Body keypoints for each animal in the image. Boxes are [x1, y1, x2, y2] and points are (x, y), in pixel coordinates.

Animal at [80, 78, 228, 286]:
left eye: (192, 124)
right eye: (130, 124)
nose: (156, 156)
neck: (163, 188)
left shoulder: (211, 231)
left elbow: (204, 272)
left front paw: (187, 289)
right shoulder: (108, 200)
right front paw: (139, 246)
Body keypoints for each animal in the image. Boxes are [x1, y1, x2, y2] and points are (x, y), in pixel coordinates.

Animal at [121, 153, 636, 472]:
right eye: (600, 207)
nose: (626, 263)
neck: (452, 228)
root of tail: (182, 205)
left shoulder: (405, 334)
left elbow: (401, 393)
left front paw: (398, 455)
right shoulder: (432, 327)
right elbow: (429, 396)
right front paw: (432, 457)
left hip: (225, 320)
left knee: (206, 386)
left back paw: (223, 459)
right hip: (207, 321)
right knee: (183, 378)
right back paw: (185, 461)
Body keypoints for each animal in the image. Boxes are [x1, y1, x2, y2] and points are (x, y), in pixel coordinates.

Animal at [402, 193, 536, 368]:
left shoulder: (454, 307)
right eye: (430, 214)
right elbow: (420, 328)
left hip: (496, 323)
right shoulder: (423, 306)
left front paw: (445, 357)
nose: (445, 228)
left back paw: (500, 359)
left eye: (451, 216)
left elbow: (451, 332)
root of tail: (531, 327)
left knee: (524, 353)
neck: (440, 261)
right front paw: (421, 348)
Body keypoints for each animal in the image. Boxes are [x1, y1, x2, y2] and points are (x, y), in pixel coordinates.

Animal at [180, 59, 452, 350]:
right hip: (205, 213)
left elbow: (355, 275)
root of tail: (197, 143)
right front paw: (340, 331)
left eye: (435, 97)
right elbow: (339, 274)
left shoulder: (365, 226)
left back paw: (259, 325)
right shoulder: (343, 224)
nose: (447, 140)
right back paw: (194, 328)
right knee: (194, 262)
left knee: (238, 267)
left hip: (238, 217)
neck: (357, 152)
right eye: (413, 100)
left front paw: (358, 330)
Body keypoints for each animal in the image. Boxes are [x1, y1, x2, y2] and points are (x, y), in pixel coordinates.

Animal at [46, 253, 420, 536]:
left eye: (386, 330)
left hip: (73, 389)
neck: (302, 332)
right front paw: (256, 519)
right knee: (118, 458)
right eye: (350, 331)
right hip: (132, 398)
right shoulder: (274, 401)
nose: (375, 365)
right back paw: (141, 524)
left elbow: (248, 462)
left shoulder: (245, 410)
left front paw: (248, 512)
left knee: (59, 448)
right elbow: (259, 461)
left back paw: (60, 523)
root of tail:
++++++++
> _What the task asks_
Would you filter the entries above and keep each line that has the word "knee"?

> _Answer to the problem_
left knee: (206, 386)
right knee: (183, 378)
left knee: (524, 353)
right knee: (194, 262)
left knee: (238, 267)
right knee: (118, 458)
left knee: (59, 448)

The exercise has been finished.